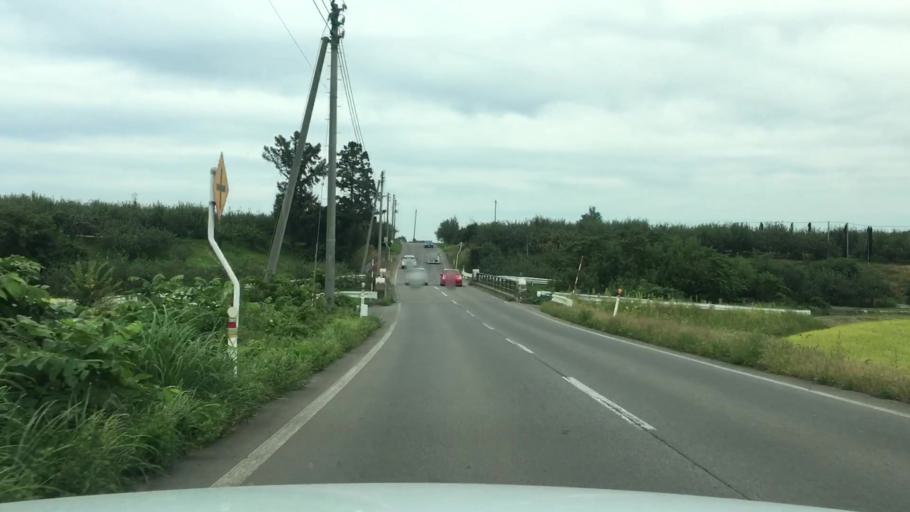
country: JP
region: Aomori
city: Hirosaki
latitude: 40.6553
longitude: 140.4207
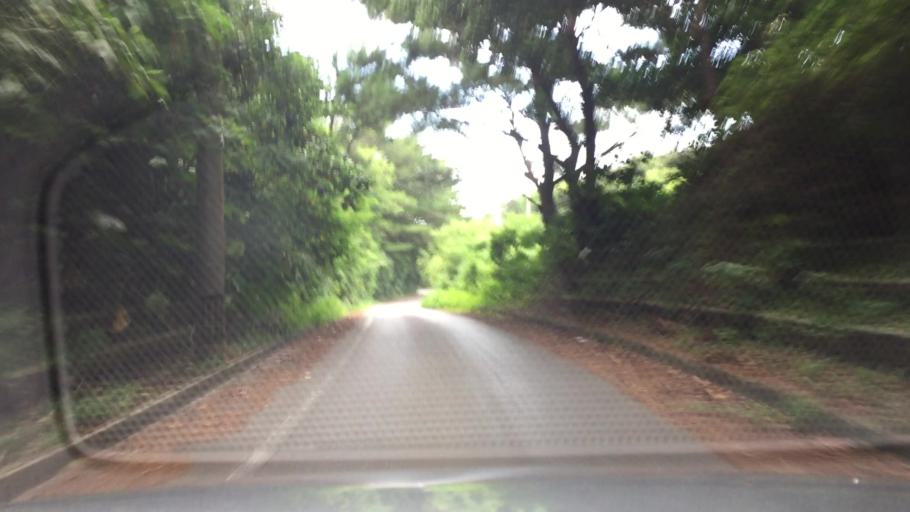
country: JP
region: Okinawa
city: Ishigaki
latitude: 24.4527
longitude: 124.1370
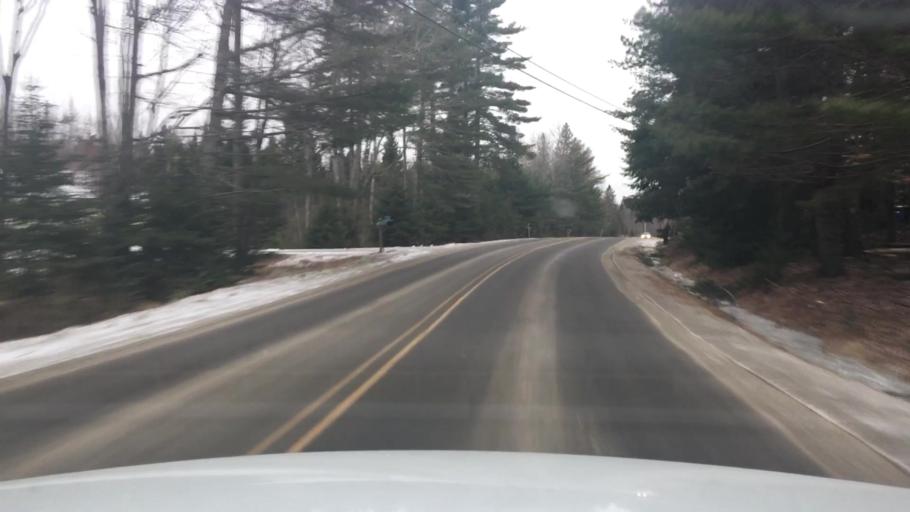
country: US
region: Maine
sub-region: Hancock County
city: Hancock
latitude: 44.5373
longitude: -68.3286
■ ■ ■ ■ ■
THE PROBLEM: Reproduce the text lines of the records above verbatim, leaving out the pictures.

PROBLEM SOLUTION:
country: JP
region: Aomori
city: Hirosaki
latitude: 40.6553
longitude: 140.4207
country: JP
region: Okinawa
city: Ishigaki
latitude: 24.4527
longitude: 124.1370
country: US
region: Maine
sub-region: Hancock County
city: Hancock
latitude: 44.5373
longitude: -68.3286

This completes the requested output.